Well, the prices are less than Melisse, but not like I’d hoped. Bonnie ordered the pork chop, I ordered the tea smoked ahi tuna, and Harvey ordered mussels. We also ordered the sautéed calamari appetizer, the special spring truffle risotto ($30) and one flatbread.

Every dish except the risotto was excellent. The calamari was much better than the breaded version served in Italian restaurants. The flatbread was as good as I’ve ever had, and is destined to be the star of the restaurant. The mussels were just right. The very tender Kubata pork chop served with a sweet pineapple relish pleased my wife Bonnie as she likes everything sweet. I ordered the tea smoked tuna because I’ve tried a number of times to prepare this dish at home, and I can never get any tea smoke flavor into the fish. I felt vindicated as Josiah couldn’t either, but the tuna itself was delicious despite the lack of the smoky flavor.

French trained chefs don’t seem to know how to make risotto. This one lacked the intensity that comes from reduction into a slightly sticky rice texture. And the black truffles, while plentiful, didn’t have much flavor, which was not compensated for by any mushroom flavor in the base.

We drank one of the few inexpensive wines on the list, a white blend of Viognier and Semmillon for $27, and a glass of red cabernet franc ($13). Both were very delicious. Unfortunately when they reduced the prices of the food, they did not reduce the prices on the wine list, and — like so many other restaurants in Santa Monica — there are plenty of wines if you pay between $50-$200, but very few wines for those of us who like to drink bottles in the $24-$36 range. Paying $6 to $9 a person for everyday wine seems like a reasonable expectation, but apparently that is not so in Santa Monica right now — except at Santa Monica Seafood.
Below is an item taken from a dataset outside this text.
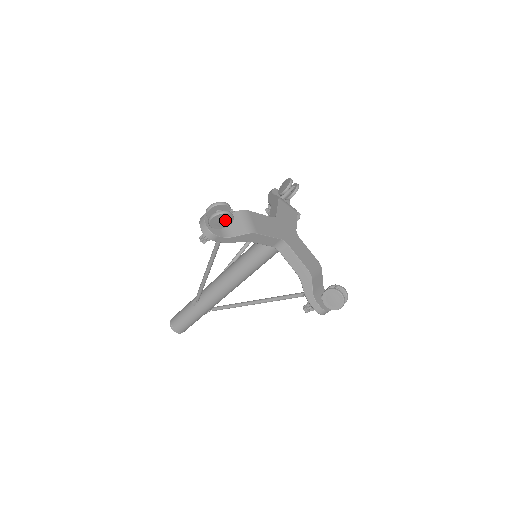
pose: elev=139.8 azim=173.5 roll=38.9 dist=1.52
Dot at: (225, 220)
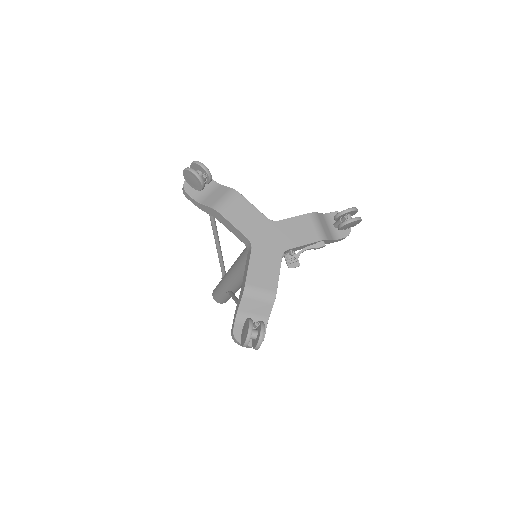
Dot at: (195, 181)
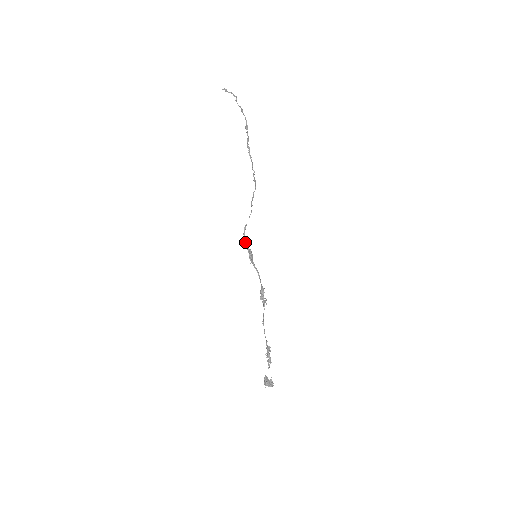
That said, the total bill was about $60 per person, just about half of what I paid for dinner last time we ate at Melisse. So the rumor was true — compared to Melisse this was a bargain.

We skipped desert from an uninteresting list, and just sat there enjoying the surroundings after dinner. A group of very handsome young people came in around 9 p.m. and ordered beers and flatbreads. They had, I think, already discovered the very best the restaurant offers.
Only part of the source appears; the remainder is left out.